To: ild who wrote (30272)4/8/2005 3:54:50 PM
From: ild  Respond to of 110194
 
Date: Fri Apr 08 2005 15:14
trotsky (@plunging transports average) ID#248269:
Copyright © 2002 trotsky/Kitco Inc. All rights reserved
it seems incongruent that transportation stocks have one of their biggest recent one day declines just as crude oil prices have begun to correct.
however, if one thinks it through, it can only mean one thing: both are likely going down for the same reason. the markets are beginning to suspect that global economic growth is on the verge of a sharp slowdown. now, this could be an unfounded fear...the timing of the coming slowdown can only be ascertained with hindsight after all. but one can make an educated guess here...with the whole world depending on a speculative real estate bubble blow-off in the US continuing, and thereby allowing US consumers to go ever deeper into debt to buy things they don't need with money they don't have, it is obvious that the entire 'reflation' episode is hanging by the thinnest of threads. one mustn't forget that those crucial economic variables that have identified sustainable recoveries in the past are all completely absent at the moment. the government's GDP fictions mask the fact that the economy is very fragile at its core. lacking copious monetary and fiscal stimulus, you can bid the recovery adios.
in this context i almost fell off my chair reading Poole's comments today. as usual, the bureaucracy is very adept at recognizing a trend that has very likely ended a few weeks ago already. their next rate hike will without a doubt deliver the coup de grace....after that, it's all over. the various extant bubbles burst for good, and the bleak underlying economic realities will stand revealed.

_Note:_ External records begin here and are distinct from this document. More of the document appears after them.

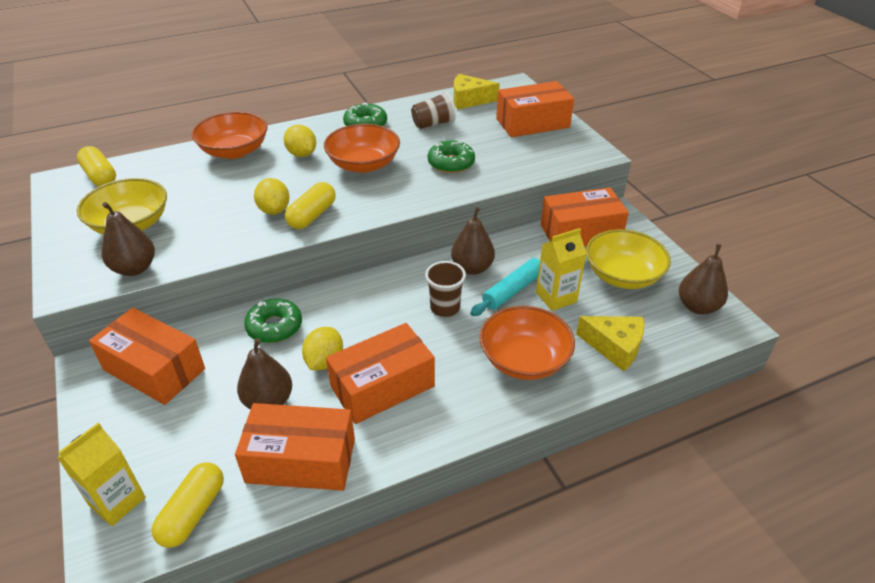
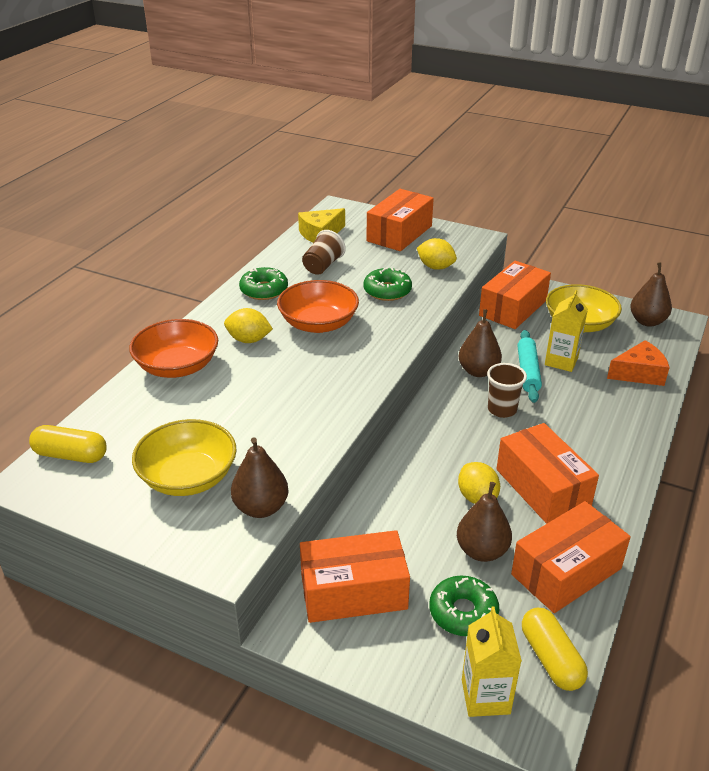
camera: 40 degrees left, 5 degrees down
green donut [244,298,302,343] -> green donut moved to [429,576,499,636]
yellow lemon [254,178,290,215] -> yellow lemon moved to [417,238,457,270]
yellow capsule [285,182,336,229] -> none
orange box [326,323,435,424] -> orange box turned 45 degrees counterclockwise [497,423,599,524]
orange bowl [480,306,575,380] -> none
yellow cheese [576,316,645,371] -> orange cheese [607,340,670,386]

To: ild who wrote (30272)4/8/2005 4:54:35 PM
From: mishedlo  Read Replies (1) | Respond to of 110194
 
where did you get that gif?
Can I use it in my blog?

Mish



To: ild who wrote (30272)4/9/2005 4:38:39 AM
From: shades  Respond to of 110194
 
frbsf.org

Printing of Currency

Since October 1, 1877, all U.S. currency has been printed by the Bureau of Engraving and Printing, which started out as a six person operation using steam powered presses in the basement of the Department of Treasury. Now, 2,300 Bureau employees occupy twenty-five acres of floor space in two Washington, D.C. buildings. The Treasury also operates a satellite printing plant in Ft. Worth, Texas. Currency and stamps are designed, engraved, and printed twenty-four hours a day on thirty high speed presses. In 1990, at a cost of 2.6 cents each, over seven billion notes worth about $82 billion were produced for circulation by the Federal Reserve System. Ninety-five percent will replace unfit notes and five percent will support economic growth. At any one time, $200 million in notes may be in production. Notes produced in 2002 were the $1 note, 41% of production time; the $5 note, 19%; $10 notes, 16%; $20 note, 15%; and $100 note, 9%. No $2 or $50 notes were printed in 2002.